Promesses non comprises
La déconnexion entre la promesse et la réalité devient claire quand on regarde les engagements budgétaires et ce qui a été livré. Dans son discours sur le budget de l’Union le 1er février 2020, le ministre des Finances Nirmala Sitharaman a annoncé: «Pour construire une chaîne d’approvisionnement nationale à froid et un peu transparentes, y compris le lait, la viande et le poisson, les chemins de fer indiens mettront également des entraîneurs réfrigérés dans des trains expressifs et des trains de fret». ” L’annonce a créé les attentes d’un système moderne et fiable pour transporter des marchandises périssables à travers le pays, mais les développements ultérieurs révèlent que le plan a à peine dépassé le papier.
Depuis le lancement de l’initiative du 7 août 2020 jusqu’au 30 juin 2022, les chemins de fer ont opéré 2 359 services ferroviaires Kisan. | Crédit photo: par arrangement spécial
Les documents RTI montrent que le 26 février 2020, le secrétaire à l’agriculture a présidé une réunion à laquelle assisté le président du conseil d’administration de l’alors. Lors de la réunion, il a souligné qu’il y a une forte demande de transport du lait de la production aux centres de consommation et suggéré de construire des installations de stockage appropriées pour le lait et les produits laitiers. Cependant, RTI répond à 45 divisions et zones ferroviaires révèlent qu’aucun rail Kisan n’a jamais porté de lait. Quant aux poissons, seule la division Bhusaval de Central Railway a dirigé quelques services qui le transportaient. Ceci malgré l’annonce du gouvernement que Kisan Rail serait utilisé pour transporter des denrées périssables, y compris le lait, la viande et le poisson.

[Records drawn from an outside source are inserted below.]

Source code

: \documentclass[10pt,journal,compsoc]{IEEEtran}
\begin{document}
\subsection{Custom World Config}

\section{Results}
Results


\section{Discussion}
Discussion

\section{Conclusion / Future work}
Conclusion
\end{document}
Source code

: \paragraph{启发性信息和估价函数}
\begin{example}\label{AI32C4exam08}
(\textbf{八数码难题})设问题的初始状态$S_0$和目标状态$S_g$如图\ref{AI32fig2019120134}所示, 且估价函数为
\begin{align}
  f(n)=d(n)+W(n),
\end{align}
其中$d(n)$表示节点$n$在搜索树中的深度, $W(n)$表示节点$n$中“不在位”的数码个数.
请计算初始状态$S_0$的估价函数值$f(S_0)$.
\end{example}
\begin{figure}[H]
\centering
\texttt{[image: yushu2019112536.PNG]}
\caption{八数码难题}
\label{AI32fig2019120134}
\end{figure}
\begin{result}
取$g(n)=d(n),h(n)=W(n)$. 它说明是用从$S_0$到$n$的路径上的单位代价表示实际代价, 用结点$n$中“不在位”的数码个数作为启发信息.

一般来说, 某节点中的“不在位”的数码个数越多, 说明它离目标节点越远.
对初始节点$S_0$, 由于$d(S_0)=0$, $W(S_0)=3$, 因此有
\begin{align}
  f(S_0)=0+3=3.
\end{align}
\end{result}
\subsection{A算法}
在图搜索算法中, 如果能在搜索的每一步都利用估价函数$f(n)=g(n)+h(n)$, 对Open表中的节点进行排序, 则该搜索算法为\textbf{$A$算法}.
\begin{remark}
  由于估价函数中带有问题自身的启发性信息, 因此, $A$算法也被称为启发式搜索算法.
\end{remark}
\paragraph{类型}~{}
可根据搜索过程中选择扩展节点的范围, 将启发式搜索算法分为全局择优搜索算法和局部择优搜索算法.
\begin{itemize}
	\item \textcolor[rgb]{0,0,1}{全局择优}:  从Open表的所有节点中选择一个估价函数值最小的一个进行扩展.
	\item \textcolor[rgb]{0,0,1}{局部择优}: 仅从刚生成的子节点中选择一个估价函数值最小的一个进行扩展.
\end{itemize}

Les preuves visuelles du ministère des chemins de fer elle-même soulignent encore la nature de fortune du régime. Des photographies officielles publiées sur ses tas d’oignons de manche X placés au hasard sur des sièges de passagers d’entraîneurs réguliers, plutôt que dans tout fret spécialisé ou compartiments réfrigérés. Loin d’une «chaîne d’approvisionnement froide sans couture», ce qui existe est un arrangement improvisé avec peu de considération pour la qualité, la sécurité ou l’efficacité du transport de marchandises périssables.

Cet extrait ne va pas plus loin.